**TASK REQUIREMENTS**
How many lines of the data include the string "motors"? State that number alone.

**Stored data entries**
[Start of Attachment]

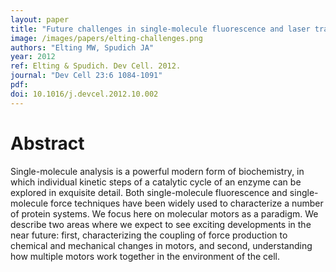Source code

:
 ```yaml
---
layout: paper
title: "Future challenges in single-molecule fluorescence and laser trap approaches to studies of molecular motors"
image: /images/papers/elting-challenges.png
authors: "Elting MW, Spudich JA"
year: 2012
ref: Elting & Spudich. Dev Cell. 2012. 
journal: "Dev Cell 23:6 1084-1091"
pdf: 
doi: 10.1016/j.devcel.2012.10.002
---
```


# Abstract

Single-molecule analysis is a powerful modern form of biochemistry, in which individual kinetic steps of a catalytic cycle of an enzyme can be explored in exquisite detail. Both single-molecule fluorescence and single-molecule force techniques have been widely used to characterize a number of protein systems. We focus here on molecular motors as a paradigm. We describe two areas where we expect to see exciting developments in the near future: first, characterizing the coupling of force production to chemical and mechanical changes in motors, and second, understanding how multiple motors work together in the environment of the cell.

[End of Attachment]

**RESPONSE BELOW**
2